Part 22

17K 889 9
                                    

"Kenapa masih disitu?" suara itu membuatku terkejut. Aku menoleh ke tempat dimana Gio pergi tadi. Bukan Gio yang kutemui tapi Agung yang tengah memasukkan tangannya ke saku celana. Ia berjalan ke arahku.

Aku menatapnya lama sambil menimang pertanyaan yang bergelut dipikiranku sejak tadi.

"Kau tau identitasku yang sebenarnya?" akhirnya pertanyaan itu terucap juga.

Ia terkekeh sebentar lalu menoleh ke arahku, " menurutmu?" tanyanya balik

"engh..." aku menggaruk tengkuk yang tak gatal. Jika aku jawab iya sama saja aku menggali kuburanku sendiri. Tapi jika aku jawab tidak dan dia tau yang sebenarnya, aku yakin dia akan menertawaiku habis-habisan.

Kali ini ia menghadap ke arahku sambil menyilangkan tangannya didada. Alisnya naik ke atas diiringi sudut bibirnya juga.

"Kau tau, penyamaranmu sangat buruk" ia menyentil dahiku.

Aku mengelus dahiku dengan bibir ditekuk. Tuh, kan dia tau.

"Dan lihat ekspresi itu, apa ada seorang cowok yang berekspresi seperti itu jika dahinya disentil. Ck, ck, ck, kau tidak berbakat jadi artis" ia mengambil topi dan kumisku lalu dibuangnya ke lantai.

"Itu mahal" aku memberengut kemudian menunduk karena Agung menatapku tajam.

Terdengar ia menghela nafas setelah itu sebuah jaket yang ia kenakan, ia pakaikan padaku. Aku mendongak menatapnya terkejut.

"Udara malam tidak bagus untuk kesehatan" ucapnya.

Aku terdiam saat mata itu menatapku balik. Kemudian kurasakan dekapan hangatnya memelukku. Tubuhku tak mampu ku gerakkan, aroma parfum Agung memenuhi rongga hidungku. Ku sadari tinggiku hanya sebatas dadanya.

"Apakah kau Agung yang itu?" aku mendongak memastikan, benarkah orang yang memelukku ini adalah orang yang sama dengan orang yang membullyku? Ketika mata kami bersitatap, aku ingin menyangkal tapi wajah sendu itu mengusikku.

"Tentu saja, kau pikir aku Agung yang mana? Dasar bocah nakal, kemana saja kau selama ini? Kau pikir kau itu kuat, hah? Kau pikir kau itu pintar? Menyamar saja tidak becus. Dengan beraninya melarikan diri. Dan, dengan tubuh kurus kering seperti itu kau bisa melawan pembunuh itu? Baru ditiup angin saja sudah jatuh apalagi mau melawan, heh? Aku yakin tanpa diapa-apakan pembunuh itu saja kau sudah mati." ia melepaskan pelukan lalu berkacak pinggang memandangku.

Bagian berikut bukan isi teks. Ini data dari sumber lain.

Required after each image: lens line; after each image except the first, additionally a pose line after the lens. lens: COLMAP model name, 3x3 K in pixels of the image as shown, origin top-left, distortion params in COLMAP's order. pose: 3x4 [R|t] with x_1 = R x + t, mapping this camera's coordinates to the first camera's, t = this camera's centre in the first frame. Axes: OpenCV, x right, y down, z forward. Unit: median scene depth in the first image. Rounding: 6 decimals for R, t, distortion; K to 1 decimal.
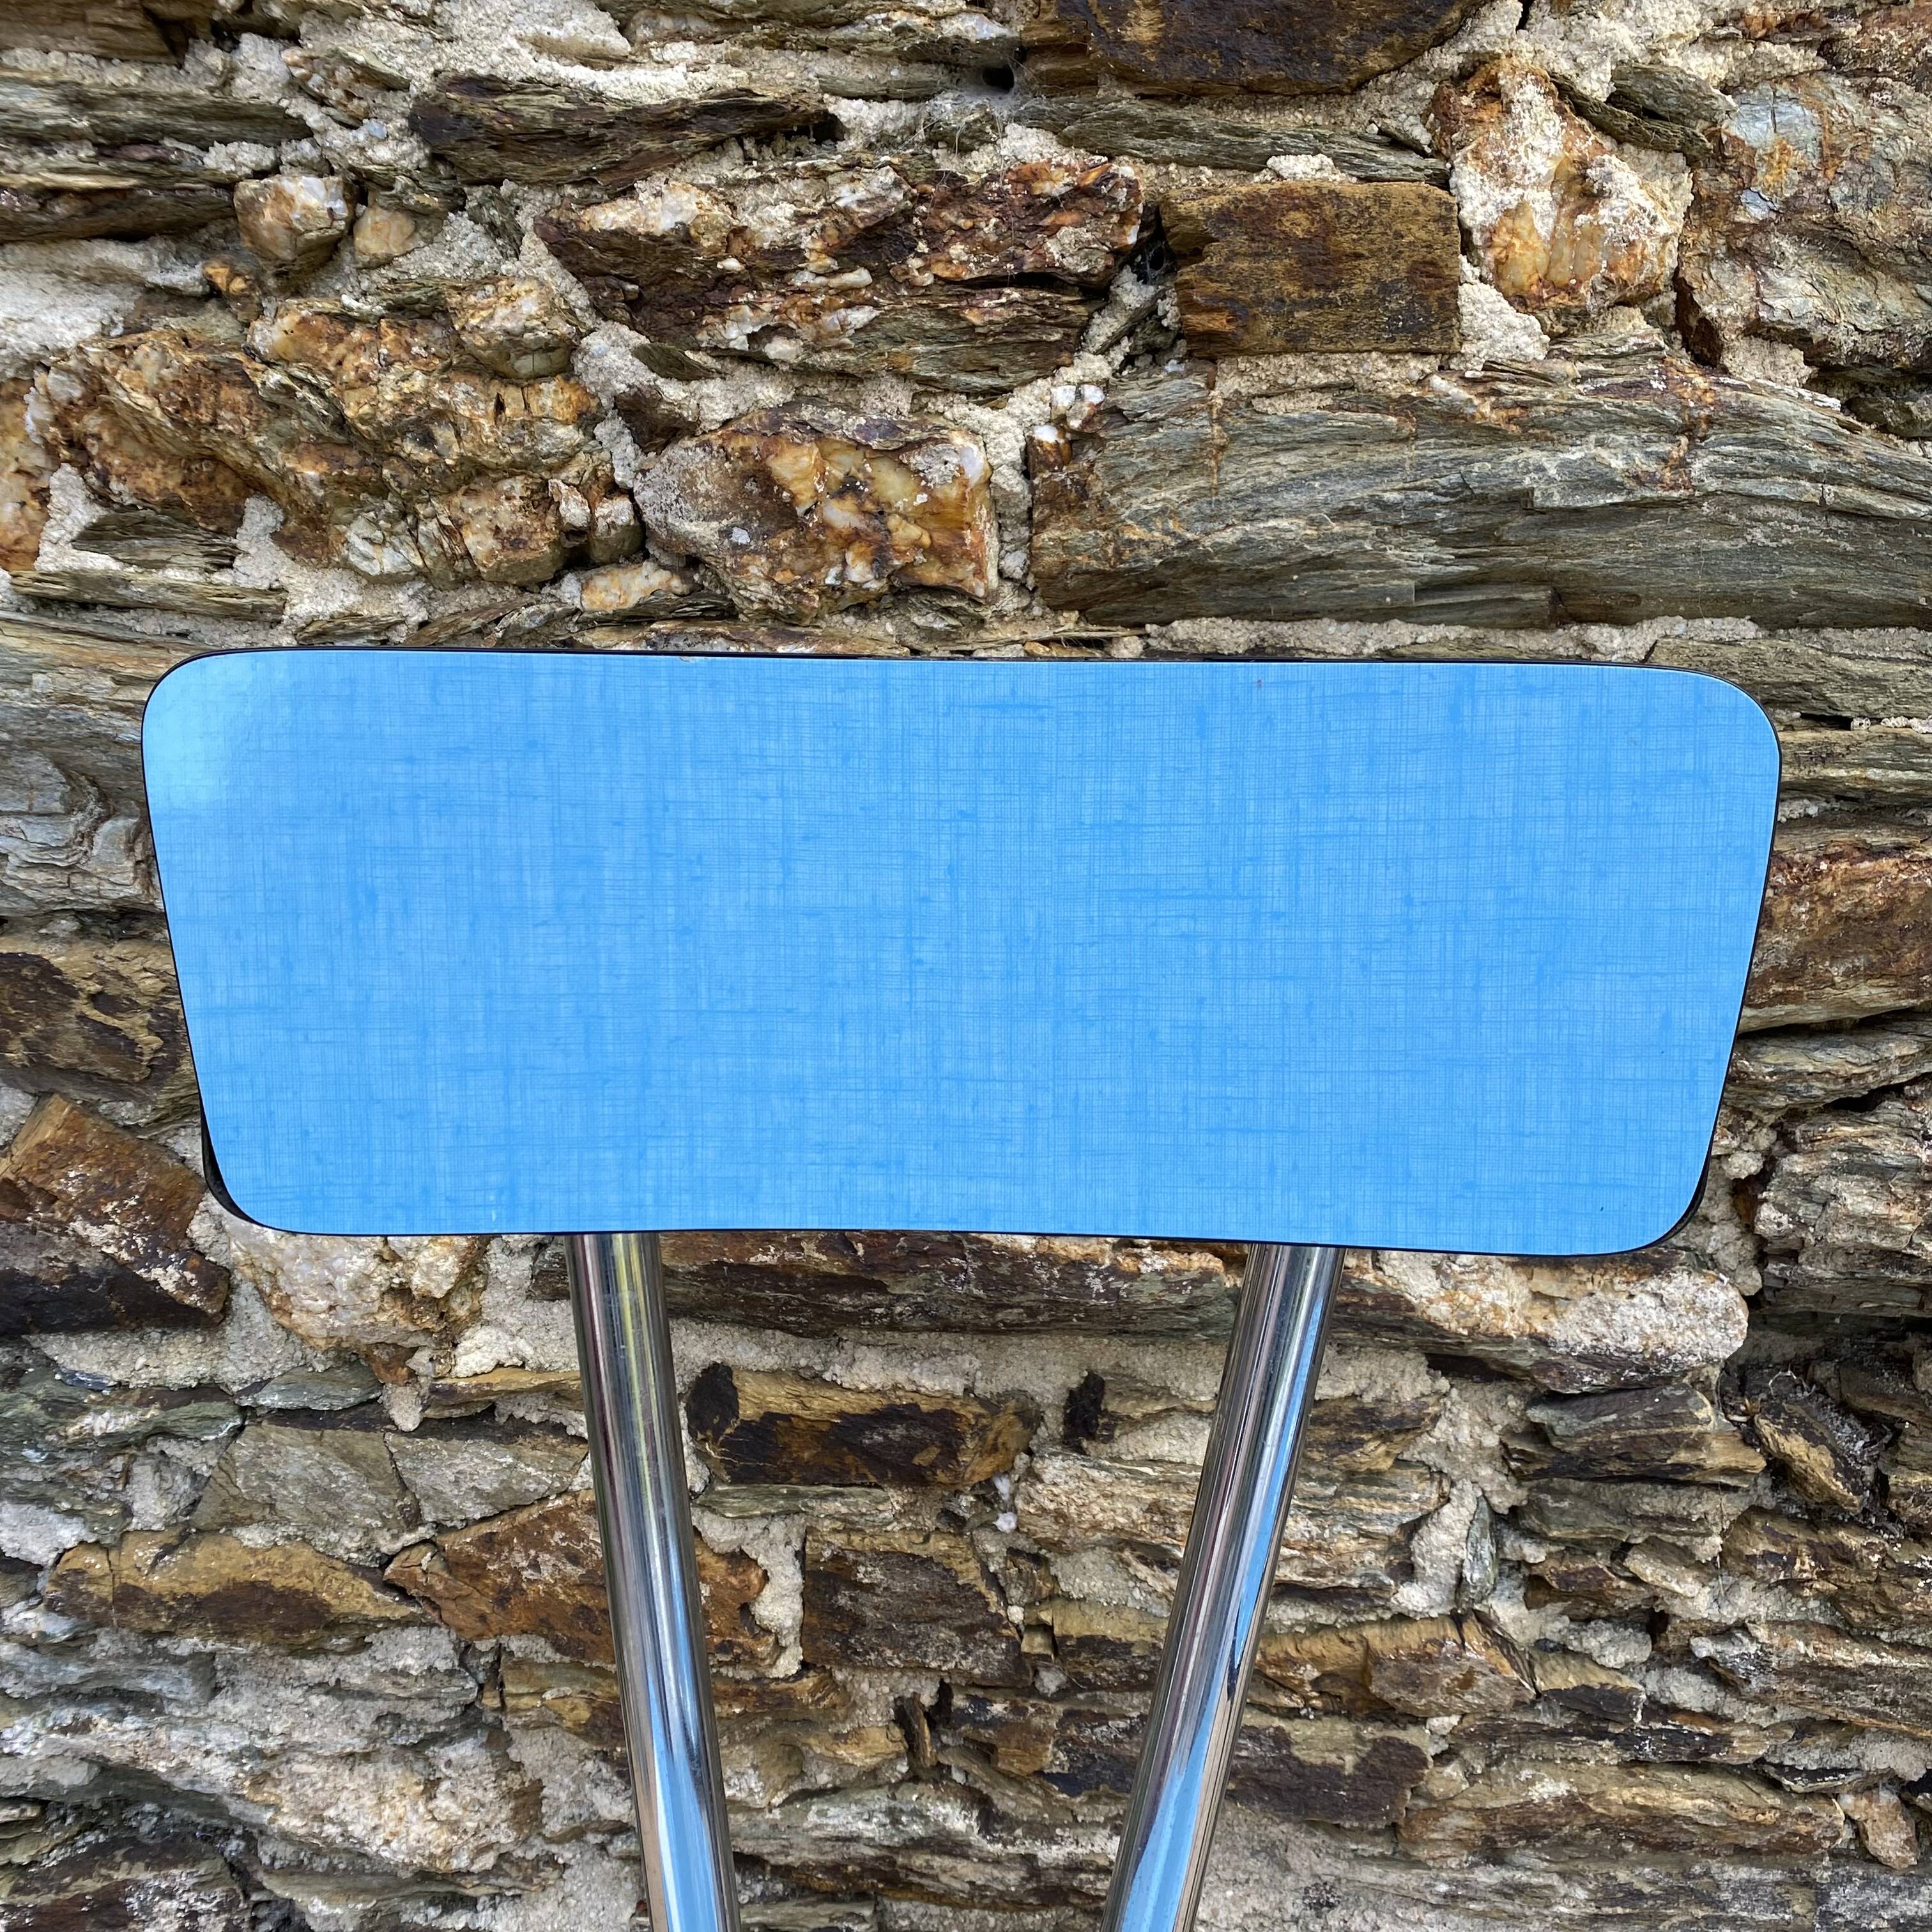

Aku setuju dengan Rico kali ini, perkataan Agung pedas kayak cabe.

Aku menekuk wajahku, kenapa aku merasa seperti sedang dimarahi oleh emak-emak ya?

"emak Agung ngidam apa sih?" gumamku kecil.

Sebuah jitakan mendarat di kepalaku. Aku mengelus kepala sambil menatapnya bingung. Aku yakin suaraku tadi kecil dan hanya bisa didengar oleh aku sendiri.

"Berani-beraninya kau mengataiku. Rasakan ini" ia menjepit kepalaku diantara lengannya, bisa dibilang dibawah ketiaknya.

Sontak aku memekik, "aaah, ampuun" aku memukul-mukul tangannya namun tak membuahkan hasil. Kepalaku tetap dalam pitingannya. Dan deritaku bertambah dengan kepalan tangannya yang besar itu, ia tekankan ke kepalaku yang tak seberapa ini.

"Aku akan melepaskanmu, asal kau mengikuti perkataanku?"tawarnya yang membuatku curiga.

"Baiklah, cepat katakan,"desakku cepat "aku tidak sanggup lagi menghirup bau ketiakmu yang melebihi bau kentut"lanjutku sambil mengomel dengan suara kecil.

"Enak saja, ketiakku wangi tau. Nih, nih cium" ia mengusap ketiaknya lalu menempelkannya dihidungku.

"Iiiih, jorok! Agung joroook" aku berteriak histeris sambil menggoyangkan kepalaku ke kiri dan ke kanan, menghindari tangannya yang dengan ganasnya ingin ia tempelkan dihidungku.